Of the two amendments to the Virginia Constitution which will be on November's ballot, one seeks to create a Virginia Redistricting Commission responsible for redrawing legislative district maps.
This new redistricting commission would made up of 16 individuals, eight legislators and eight citizens, with equal amounts Democrats and Republicans.
In March, the Democrat controlled General Assembly narrowly voted to take redistricting power out of the hands of the Governor and the General Assembly. This followed the passage of the same bill by the legislature in 2019, leaving the final decision up to Virginia voters.
Virginia's constitution requires legislative district lines be redrawn every ten years, with the requirement that they be a proportional representation of the population.
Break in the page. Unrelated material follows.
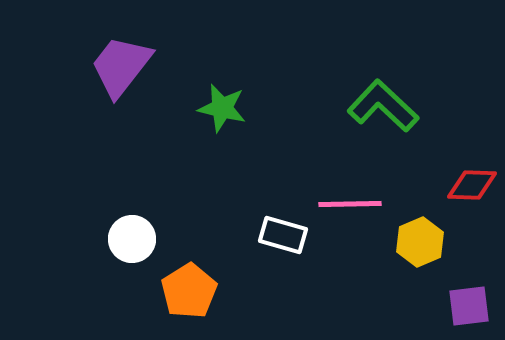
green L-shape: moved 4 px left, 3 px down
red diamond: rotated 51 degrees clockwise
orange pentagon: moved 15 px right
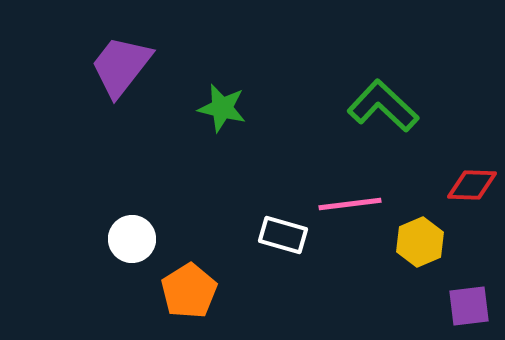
pink line: rotated 6 degrees counterclockwise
With the completion of the 2020 census, the lines of Virginia's legislative districts are next up for redrawing in 2021 with a Democrat controlled House and Senate.
The campaign for this amendment, formed from an initiative driven by bipartisan reform coalition OneVirginia2021, takes aim at the long-criticized practice of gerrymandering, the illegal process of drawing district lines around demographics to ensure a district votes one way.
The bi-partisan group Fair Maps Virginia says this power in the hands of the General Assembly has led to "politicians picking their voters, when it should be the other way around."
Historically, Virginia's legislative districts have been criticized for racial gerrymandering, and in 2018, a federal court held that 11 of the state's House of Delegates districts concentrated African American voters too heavily and deprived them of representation.
As a result, 26 of the 100 House districts, drawn in 2011 by a then-Republican controlled House, were changed according to a redistricting plan ordered by the court. The nonpartisan Virginia Public Access Project reported that the redistricting made six of the districts more favorable to Democrats.
Four of those districts would go on to be won by Democratic candidates in 2019. These and other wins in House and Senate races last year led to a Democratic majority in both houses of Virginia's legislature for the first time since 1995.
Another amendment which will be on the ballot this November would remove state and local taxes on vehicles owned by veterans with a service-connected permanent disability.